Last Week’s Economic News in Review
May 8, 2019
Construction spending tumbled, while unemployment dropped to a 49-year low, and layoffs increased.
Construction Spending
Construction spending for March fell to an annual rate of $1.282 trillion, a 0.9 percent decline from February’s pace of $1.2933 trillion, the Census Bureau and Department of Housing and Urban Development jointly reported last week. Compared to the same period last year, March’s spending was down 0.8 percent from March 2018’s rate of $1.2931 trillion.
This was the first monthly decline in four months, and the lowest rate in more than two years. Economists had expected a less jarring 0.4 percent decline for March.
Spending on private construction dropped to an annual rate of $961.5 billion, which was 0.7 percent down from February’s rate of $968.6 billion for private construction. Spending on residential construction dropped to an annual rate of $500.9 billion in March, which was 1.8 percent below February’s pace of $510.1 billion.
“Builders report the market is stabilizing following the slowdown at the end of 2018 and they anticipate a solid spring home-buying season,” Greg Ugalde, chairman of the National Association of Homebuilders, remarked on the construction market in a public statement.
Employment Situation
The U.S. economy added 263,000 jobs in April, with key job-growth sectors being professional and business services, construction, healthcare, and social assistance, according to last week’s report from the Bureau of Labor Statistics.

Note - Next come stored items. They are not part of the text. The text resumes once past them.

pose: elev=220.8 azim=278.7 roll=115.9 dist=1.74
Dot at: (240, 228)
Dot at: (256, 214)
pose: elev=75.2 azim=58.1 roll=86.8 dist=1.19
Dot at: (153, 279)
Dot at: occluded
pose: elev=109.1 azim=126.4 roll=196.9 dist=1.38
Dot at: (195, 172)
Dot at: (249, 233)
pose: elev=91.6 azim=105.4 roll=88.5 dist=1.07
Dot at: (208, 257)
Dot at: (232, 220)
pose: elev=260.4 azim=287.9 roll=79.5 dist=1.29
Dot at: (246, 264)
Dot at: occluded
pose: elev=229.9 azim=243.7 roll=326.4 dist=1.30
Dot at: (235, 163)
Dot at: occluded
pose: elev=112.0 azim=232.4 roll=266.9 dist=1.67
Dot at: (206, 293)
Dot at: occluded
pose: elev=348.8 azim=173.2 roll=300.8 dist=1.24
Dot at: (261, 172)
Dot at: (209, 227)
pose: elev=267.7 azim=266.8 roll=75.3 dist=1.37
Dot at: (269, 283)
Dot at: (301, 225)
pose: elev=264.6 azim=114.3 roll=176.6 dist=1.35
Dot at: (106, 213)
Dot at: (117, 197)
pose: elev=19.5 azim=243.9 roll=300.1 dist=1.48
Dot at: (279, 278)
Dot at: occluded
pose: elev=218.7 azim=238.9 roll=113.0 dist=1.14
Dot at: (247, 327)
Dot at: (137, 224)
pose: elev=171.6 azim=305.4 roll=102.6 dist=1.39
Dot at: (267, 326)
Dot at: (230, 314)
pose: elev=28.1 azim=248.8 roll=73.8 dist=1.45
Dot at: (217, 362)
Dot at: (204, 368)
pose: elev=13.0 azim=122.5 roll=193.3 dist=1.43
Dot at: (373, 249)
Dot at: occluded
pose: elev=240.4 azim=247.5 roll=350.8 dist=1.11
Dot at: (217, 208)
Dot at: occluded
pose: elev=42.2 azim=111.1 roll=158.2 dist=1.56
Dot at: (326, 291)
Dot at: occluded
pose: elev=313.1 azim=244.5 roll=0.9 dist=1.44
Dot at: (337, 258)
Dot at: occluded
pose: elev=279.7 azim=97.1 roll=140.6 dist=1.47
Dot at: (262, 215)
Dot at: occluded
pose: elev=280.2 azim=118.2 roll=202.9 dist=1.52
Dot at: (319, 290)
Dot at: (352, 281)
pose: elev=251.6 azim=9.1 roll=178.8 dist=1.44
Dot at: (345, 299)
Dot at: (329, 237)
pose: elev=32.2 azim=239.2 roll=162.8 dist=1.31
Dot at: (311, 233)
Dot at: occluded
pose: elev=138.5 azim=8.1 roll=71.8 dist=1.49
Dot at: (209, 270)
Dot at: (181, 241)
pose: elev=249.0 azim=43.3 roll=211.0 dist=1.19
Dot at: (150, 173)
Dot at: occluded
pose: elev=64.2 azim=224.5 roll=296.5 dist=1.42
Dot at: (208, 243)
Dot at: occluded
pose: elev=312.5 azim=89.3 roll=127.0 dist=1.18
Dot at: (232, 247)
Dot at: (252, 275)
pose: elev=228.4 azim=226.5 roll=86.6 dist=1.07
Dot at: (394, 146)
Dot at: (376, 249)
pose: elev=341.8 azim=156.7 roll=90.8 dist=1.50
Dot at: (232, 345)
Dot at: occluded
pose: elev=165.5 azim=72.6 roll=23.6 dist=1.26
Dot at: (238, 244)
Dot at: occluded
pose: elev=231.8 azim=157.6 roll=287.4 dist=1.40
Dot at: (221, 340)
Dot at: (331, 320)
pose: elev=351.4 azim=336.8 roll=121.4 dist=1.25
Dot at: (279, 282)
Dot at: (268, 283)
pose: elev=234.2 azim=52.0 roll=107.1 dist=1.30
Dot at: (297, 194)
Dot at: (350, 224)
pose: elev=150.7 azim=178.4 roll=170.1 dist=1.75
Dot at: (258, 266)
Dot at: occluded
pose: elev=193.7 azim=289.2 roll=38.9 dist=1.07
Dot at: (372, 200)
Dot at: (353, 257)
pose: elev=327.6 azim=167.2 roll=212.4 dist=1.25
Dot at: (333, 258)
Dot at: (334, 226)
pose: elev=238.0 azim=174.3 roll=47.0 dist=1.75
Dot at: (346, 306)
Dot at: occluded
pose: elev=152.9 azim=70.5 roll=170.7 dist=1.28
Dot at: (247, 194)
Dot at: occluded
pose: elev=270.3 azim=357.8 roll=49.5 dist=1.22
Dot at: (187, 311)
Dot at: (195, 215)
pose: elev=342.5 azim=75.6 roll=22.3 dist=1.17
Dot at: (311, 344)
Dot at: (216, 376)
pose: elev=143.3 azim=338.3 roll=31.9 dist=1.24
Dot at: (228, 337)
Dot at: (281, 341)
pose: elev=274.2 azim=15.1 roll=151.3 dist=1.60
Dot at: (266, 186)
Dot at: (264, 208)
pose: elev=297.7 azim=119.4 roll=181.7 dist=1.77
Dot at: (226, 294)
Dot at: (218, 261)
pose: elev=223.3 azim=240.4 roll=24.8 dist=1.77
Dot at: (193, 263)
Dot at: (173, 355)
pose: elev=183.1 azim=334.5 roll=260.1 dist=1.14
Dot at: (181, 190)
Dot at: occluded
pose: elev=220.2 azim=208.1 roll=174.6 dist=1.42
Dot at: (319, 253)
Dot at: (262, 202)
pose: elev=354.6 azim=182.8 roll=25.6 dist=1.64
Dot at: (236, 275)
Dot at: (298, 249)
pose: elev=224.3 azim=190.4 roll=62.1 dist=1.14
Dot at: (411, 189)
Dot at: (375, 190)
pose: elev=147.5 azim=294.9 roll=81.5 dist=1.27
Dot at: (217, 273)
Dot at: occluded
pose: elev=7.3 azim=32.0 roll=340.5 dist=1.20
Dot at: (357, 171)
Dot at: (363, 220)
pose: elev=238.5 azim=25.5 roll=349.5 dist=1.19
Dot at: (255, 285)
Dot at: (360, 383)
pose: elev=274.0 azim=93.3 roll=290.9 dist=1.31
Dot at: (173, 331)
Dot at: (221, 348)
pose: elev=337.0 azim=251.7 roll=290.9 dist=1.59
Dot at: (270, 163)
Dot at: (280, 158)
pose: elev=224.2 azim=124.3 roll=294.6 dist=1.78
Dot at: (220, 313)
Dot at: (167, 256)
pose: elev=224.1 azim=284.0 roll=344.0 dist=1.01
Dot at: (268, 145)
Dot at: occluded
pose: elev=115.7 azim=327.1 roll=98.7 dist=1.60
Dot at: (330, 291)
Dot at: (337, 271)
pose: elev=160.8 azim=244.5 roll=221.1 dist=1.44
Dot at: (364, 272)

That job growth pushed the unemployment down 0.2 percent to 3.6 percent, with the number of unemployed Americans falling by 387,000 to 5.8 million. This marked the lowest unemployment rate since December 1969.
Average hourly earnings rose by six cents to $27.77 for all non-farm jobs. Over the past 12 months, average hourly earnings have grown by 3.2 percent. Average hourly earnings for production and nonsupervisory employees grew by seven cents to hit $23.31 in April. The mix of job gains and moderate earnings increases mean good news for anyone watching interest rates.
“Employment gains are strong enough to dispel any immediate concerns over the health of the economy, while wage gains are not strong enough to force the Federal Reserve’s hand to tighten the policy stance,” Harm Bandholz, chief U.S. economist for UniCredit Research, told the New York Times.
Initial Jobless Claims
In other employment news, first-time claims for unemployment benefits filed by recently unemployed Americans during the week ending April 27 hovered at 230,000, the same level as the preceding week’s total of 230,000, the Employment and Training Administration reported last week.
The four-week moving average, which is considered a more stable measure of jobless claims, rose to 212,500, an increase of 6,500 claims from the preceding week’s average of 206,000 claims.
The Administration’s latest report marked the 217th straight week that initial claims have come in below the 300,000-claim level, which economists consider an indicator of a growing job market.
This week, we can expect:
• Tuesday – Consumer credit for March from the Federal Reserve.
• Thursday – Initial jobless claims for last week from the Employment and Training Administration; the trade deficit and wholesale inventories for March from the Census Bureau; producer prices for April from the Bureau of Labor Statistics.
• Friday – The federal budget for April from the Treasury Department; consumer prices for April from the Bureau of Labor Statistics.